Please write out the data between the lines holding "left elbow: (393, 249, 5)" and "right wrist: (105, 105, 8)", inclusive, keeping the request text but leaving out the pictures. Multiply each x, y and depth value in the keypoint answers by 2.25 and round it to a whole number, halves up, leaving the box coordinates and all other request numbers unchanged.

((

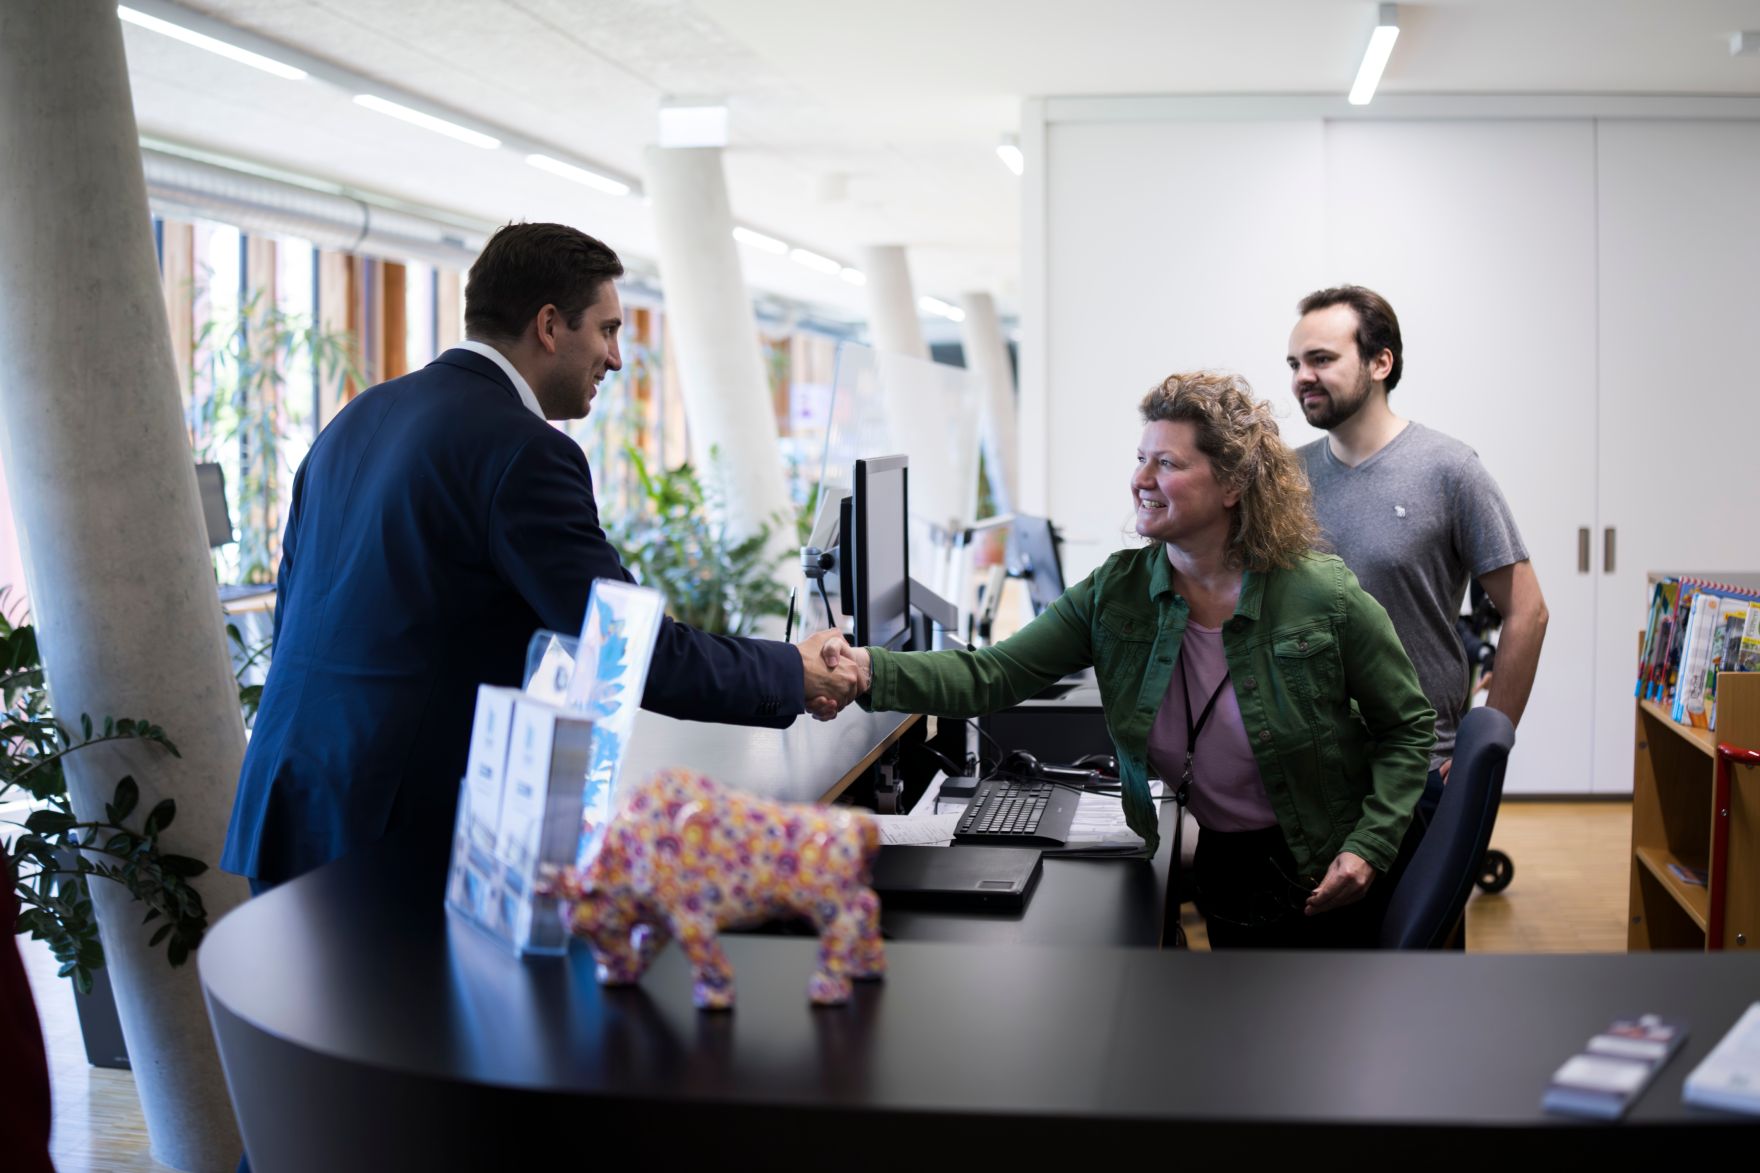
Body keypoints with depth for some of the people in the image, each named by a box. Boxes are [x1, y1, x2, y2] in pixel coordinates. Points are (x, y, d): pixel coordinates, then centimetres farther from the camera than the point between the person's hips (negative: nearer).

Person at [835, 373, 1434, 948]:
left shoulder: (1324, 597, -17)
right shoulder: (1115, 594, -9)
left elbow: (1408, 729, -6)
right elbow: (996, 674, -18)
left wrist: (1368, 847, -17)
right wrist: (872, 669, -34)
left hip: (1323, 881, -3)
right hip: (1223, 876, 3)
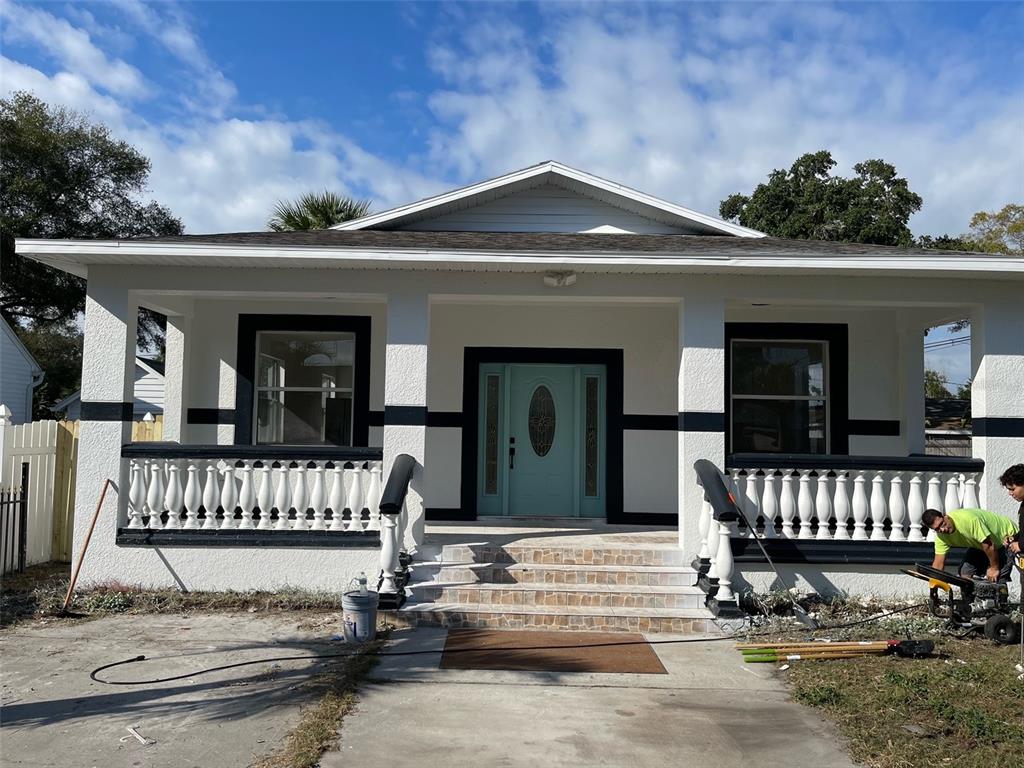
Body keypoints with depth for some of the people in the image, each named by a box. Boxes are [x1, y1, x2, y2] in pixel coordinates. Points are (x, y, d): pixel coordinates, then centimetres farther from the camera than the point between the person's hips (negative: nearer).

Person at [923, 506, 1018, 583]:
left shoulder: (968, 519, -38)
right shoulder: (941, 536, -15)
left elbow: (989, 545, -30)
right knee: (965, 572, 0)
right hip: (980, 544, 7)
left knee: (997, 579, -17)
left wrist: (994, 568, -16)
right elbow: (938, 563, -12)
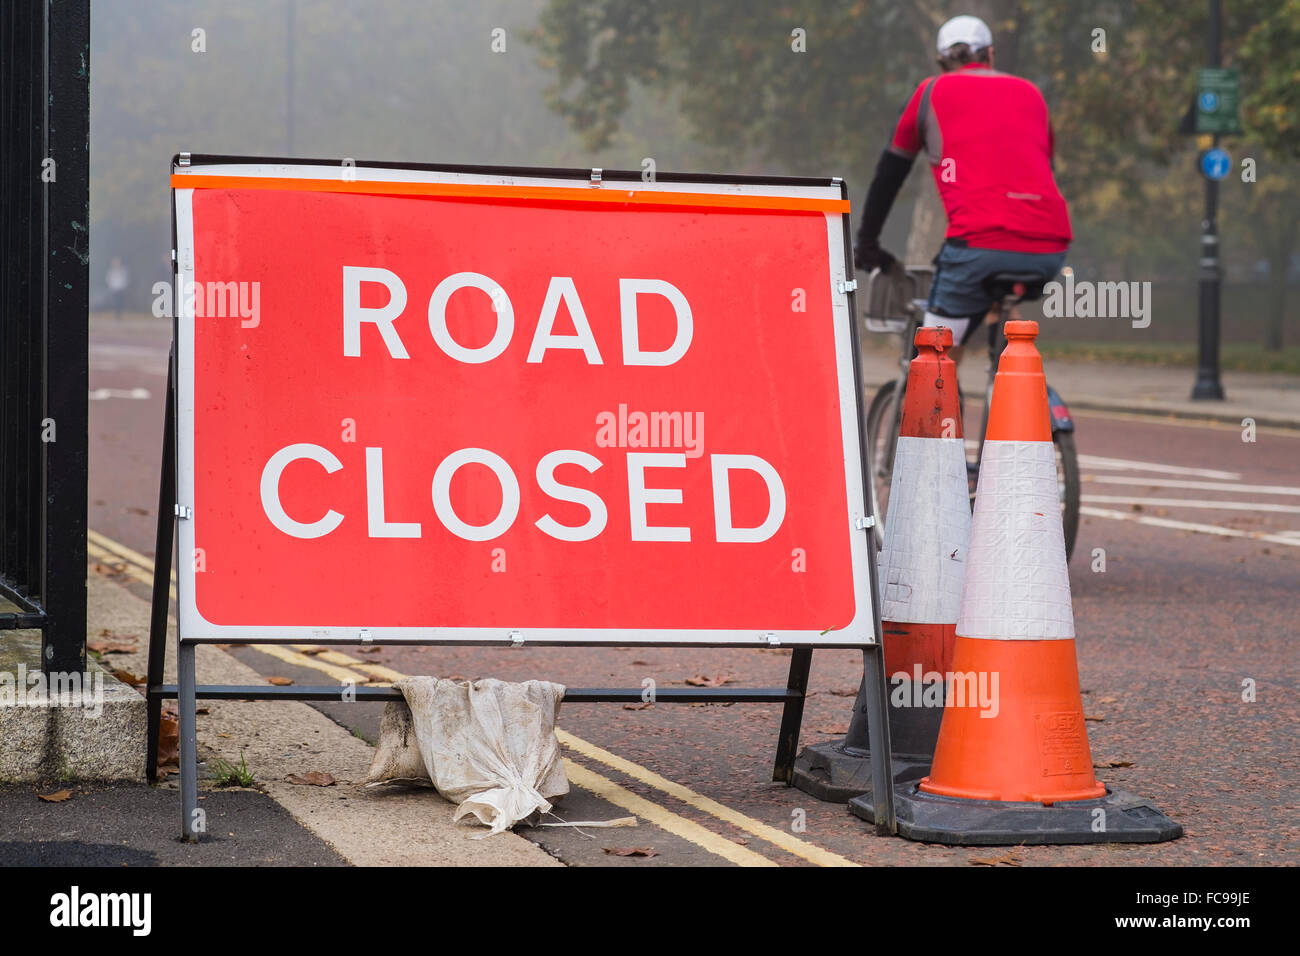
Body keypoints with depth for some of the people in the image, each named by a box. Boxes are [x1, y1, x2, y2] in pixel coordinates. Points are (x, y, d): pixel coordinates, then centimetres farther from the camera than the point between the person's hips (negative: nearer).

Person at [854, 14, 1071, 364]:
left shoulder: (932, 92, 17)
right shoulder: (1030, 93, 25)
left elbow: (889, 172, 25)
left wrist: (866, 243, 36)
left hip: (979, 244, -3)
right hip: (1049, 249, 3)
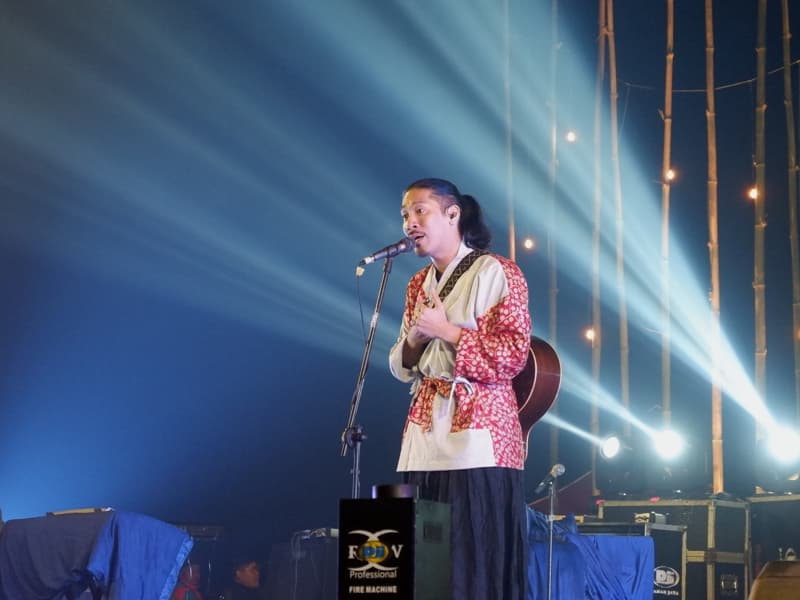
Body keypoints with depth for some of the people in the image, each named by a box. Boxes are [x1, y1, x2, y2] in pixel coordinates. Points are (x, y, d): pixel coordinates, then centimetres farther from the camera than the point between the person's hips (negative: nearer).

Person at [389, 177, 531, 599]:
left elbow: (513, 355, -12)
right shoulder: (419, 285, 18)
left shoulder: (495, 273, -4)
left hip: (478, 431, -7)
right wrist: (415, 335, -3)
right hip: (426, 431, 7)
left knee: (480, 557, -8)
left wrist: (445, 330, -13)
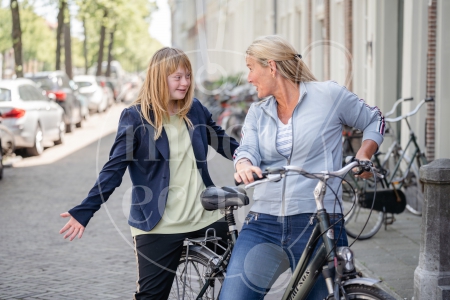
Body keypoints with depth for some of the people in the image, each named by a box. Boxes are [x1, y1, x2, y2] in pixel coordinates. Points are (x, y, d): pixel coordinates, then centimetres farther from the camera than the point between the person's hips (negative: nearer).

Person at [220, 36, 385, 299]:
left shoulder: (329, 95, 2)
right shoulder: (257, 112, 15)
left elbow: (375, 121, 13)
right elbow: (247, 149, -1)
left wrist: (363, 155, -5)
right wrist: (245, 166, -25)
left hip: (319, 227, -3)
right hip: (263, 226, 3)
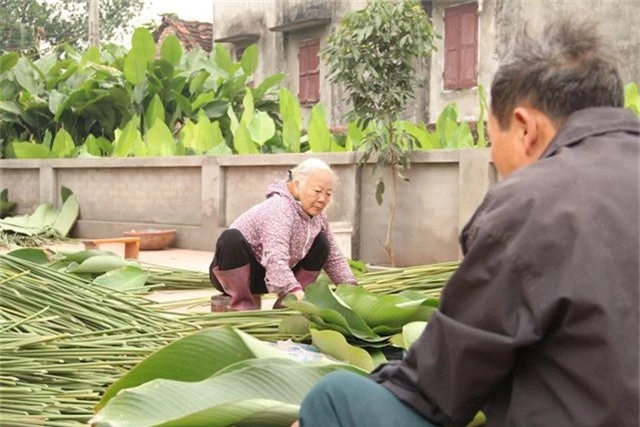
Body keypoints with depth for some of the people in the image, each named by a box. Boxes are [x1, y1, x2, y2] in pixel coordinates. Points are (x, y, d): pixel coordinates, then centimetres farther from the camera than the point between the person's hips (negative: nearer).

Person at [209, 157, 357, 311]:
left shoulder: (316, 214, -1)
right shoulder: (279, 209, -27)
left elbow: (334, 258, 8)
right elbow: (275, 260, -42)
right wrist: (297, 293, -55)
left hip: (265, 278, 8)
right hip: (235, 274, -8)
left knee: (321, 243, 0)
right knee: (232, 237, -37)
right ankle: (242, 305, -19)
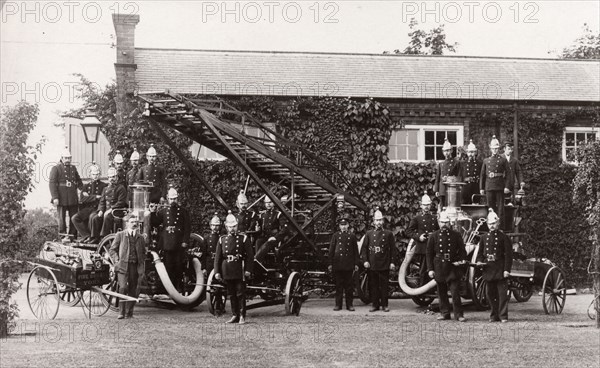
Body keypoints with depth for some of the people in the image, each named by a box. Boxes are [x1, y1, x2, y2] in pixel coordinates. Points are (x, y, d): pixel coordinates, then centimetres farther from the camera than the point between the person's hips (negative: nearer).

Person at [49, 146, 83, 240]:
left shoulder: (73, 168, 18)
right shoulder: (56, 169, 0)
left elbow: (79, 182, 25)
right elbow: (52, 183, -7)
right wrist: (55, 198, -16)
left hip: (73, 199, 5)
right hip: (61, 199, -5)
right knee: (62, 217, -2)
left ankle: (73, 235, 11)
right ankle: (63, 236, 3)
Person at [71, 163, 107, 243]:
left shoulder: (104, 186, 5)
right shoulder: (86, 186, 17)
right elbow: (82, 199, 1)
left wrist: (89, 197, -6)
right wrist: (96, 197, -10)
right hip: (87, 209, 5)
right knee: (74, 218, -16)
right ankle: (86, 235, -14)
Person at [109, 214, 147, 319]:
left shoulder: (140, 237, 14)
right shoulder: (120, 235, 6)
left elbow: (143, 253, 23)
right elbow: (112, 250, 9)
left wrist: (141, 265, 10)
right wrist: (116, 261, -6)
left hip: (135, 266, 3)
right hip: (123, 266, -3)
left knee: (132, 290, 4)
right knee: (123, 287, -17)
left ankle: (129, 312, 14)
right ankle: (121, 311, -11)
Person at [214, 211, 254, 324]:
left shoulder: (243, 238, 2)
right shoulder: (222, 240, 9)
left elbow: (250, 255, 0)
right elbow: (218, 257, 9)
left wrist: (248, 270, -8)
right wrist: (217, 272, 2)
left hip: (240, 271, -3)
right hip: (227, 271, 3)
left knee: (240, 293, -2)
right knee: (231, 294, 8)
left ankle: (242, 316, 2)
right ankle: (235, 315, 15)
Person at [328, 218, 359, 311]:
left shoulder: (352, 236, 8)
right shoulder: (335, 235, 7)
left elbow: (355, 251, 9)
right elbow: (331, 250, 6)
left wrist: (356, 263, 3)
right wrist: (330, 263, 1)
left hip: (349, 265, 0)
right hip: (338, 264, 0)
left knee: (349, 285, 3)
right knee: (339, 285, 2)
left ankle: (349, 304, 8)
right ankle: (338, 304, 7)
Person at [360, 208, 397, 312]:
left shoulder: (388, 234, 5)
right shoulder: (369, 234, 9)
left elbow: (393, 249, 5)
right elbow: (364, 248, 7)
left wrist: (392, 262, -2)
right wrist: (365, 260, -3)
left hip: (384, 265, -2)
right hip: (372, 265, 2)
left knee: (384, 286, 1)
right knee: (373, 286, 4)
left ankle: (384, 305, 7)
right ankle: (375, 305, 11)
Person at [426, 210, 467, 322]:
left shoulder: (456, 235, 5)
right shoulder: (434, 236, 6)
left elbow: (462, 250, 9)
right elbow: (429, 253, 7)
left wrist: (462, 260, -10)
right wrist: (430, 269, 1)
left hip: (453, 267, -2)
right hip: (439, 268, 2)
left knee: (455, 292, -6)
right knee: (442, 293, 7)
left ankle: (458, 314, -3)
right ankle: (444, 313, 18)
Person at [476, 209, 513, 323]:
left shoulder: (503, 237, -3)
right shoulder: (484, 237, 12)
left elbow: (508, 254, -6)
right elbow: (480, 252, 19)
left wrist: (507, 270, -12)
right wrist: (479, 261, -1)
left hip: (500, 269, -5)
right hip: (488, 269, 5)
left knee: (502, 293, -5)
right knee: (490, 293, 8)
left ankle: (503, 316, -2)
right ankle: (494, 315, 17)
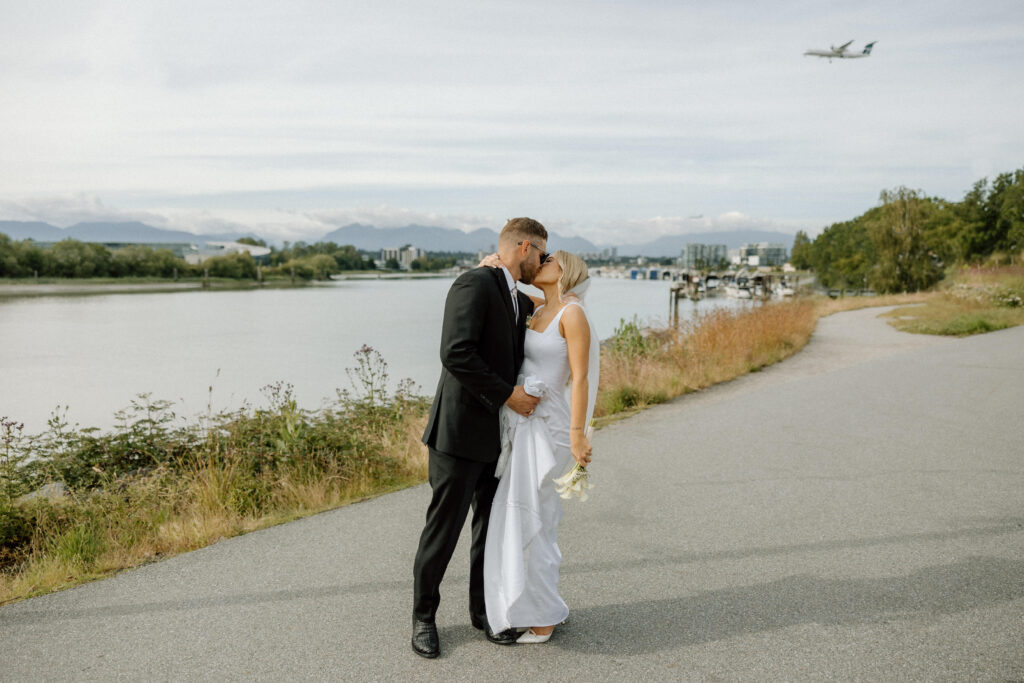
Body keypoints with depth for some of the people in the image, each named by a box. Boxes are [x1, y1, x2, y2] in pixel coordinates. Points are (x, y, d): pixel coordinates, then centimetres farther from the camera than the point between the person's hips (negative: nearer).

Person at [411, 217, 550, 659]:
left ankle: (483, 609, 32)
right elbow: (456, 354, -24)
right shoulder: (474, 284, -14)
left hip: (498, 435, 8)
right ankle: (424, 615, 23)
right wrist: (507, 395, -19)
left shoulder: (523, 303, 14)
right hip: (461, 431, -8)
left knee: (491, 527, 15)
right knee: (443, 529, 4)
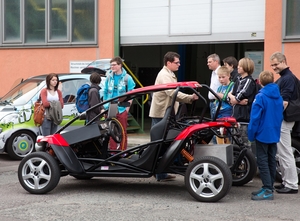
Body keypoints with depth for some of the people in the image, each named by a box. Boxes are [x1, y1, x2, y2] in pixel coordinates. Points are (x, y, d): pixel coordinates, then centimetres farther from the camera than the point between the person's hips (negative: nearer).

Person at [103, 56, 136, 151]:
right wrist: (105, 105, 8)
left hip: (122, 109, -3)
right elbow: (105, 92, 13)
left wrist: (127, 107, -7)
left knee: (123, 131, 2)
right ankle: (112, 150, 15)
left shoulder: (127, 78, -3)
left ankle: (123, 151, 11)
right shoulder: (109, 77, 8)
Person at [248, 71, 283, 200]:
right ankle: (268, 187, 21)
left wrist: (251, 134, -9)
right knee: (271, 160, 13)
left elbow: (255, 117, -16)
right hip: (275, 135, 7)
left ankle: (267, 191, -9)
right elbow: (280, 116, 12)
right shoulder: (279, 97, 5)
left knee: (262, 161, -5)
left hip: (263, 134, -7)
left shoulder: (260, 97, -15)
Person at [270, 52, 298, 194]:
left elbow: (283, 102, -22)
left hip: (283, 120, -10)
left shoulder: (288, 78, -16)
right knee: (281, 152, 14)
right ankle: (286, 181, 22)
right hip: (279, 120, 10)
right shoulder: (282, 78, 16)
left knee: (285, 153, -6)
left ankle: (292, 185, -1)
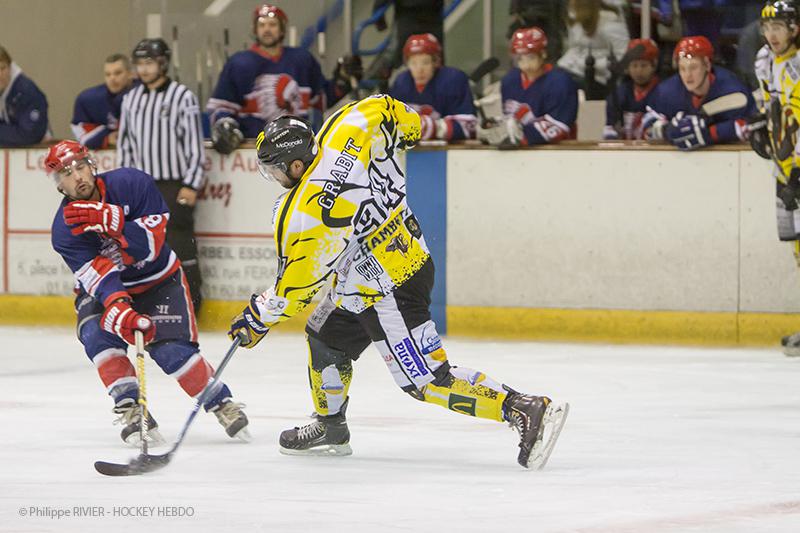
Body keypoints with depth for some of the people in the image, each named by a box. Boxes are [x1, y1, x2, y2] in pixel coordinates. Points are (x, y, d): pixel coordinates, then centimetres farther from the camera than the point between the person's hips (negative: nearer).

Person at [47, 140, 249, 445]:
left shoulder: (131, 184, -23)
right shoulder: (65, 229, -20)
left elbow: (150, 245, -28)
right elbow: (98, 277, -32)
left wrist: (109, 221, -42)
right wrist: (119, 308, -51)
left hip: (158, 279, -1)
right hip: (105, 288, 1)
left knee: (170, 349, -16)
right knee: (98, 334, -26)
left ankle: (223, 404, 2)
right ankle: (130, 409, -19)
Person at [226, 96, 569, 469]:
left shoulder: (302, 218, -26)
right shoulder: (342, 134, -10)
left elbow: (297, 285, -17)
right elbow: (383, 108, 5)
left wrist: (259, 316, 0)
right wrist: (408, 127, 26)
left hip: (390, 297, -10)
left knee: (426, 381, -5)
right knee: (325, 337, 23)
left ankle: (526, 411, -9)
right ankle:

))

EXERCISE OUTPUT —
left elbow: (884, 560, 11)
right elbow: (819, 558, 16)
left wrist: (882, 590, -5)
right wrist: (821, 585, -7)
left hip: (864, 596, -5)
right hip: (837, 596, 5)
left knee: (864, 644, 2)
right knee: (839, 644, 9)
left ankle: (864, 686, 16)
right ankle: (844, 686, 25)
Person at [426, 210, 467, 322]:
left shoulder: (1026, 529, 11)
right shoulder: (977, 531, 14)
left elbow: (1040, 563, 20)
right elbow: (965, 569, 16)
left wrist: (1040, 585, -23)
right wrist: (968, 605, 2)
left hip: (1019, 601, -5)
right hip: (988, 603, 5)
left knee: (1024, 657, -14)
right knee: (995, 659, 16)
left ankle: (1031, 707, -7)
right ankle: (999, 704, 41)
Person at [476, 209, 513, 323]:
left shoulder: (1132, 533, -7)
right shoulder: (1089, 533, 27)
left elbow: (1143, 572, -14)
right elbow: (1080, 567, 43)
left wrist: (1141, 608, -27)
right wrist: (1078, 587, -2)
left hip: (1125, 605, -11)
right hip: (1098, 605, 11)
left knee: (1130, 659, -11)
right knee: (1103, 659, 18)
left ankle: (1132, 711, -5)
right ankle: (1112, 709, 38)
Body keypoints with depth for some of the people in the image, each named by a box. Boxes are [x1, y1, x2, y2] in pixel coordinates. Points are (x, y, d): pixel coordinates, then centimetres farther from the camera than the point between the person's hips (negative: nearer).

Person at [411, 217, 550, 659]:
left ankle: (1087, 1370, 72)
right elbow: (1026, 797, -54)
right shoulder: (1067, 639, -32)
left hip: (1121, 979, 18)
right ankle: (954, 1384, 52)
right wrist: (1141, 889, -43)
left shoulder: (1177, 682, 32)
right hip: (1037, 970, -18)
left knee: (1105, 1186, 34)
right knee: (997, 1190, 9)
Body keypoints with depth for some of the people in the image, each named by a box. Boxes are [x1, y1, x2, y2] in pixel coordinates. Points are (x, y, d): pixel coordinates, then centimetres farther from the camera than the point between the person's hips (negative: nearer).

Person at [103, 56, 136, 151]:
right wrist: (236, 236, 18)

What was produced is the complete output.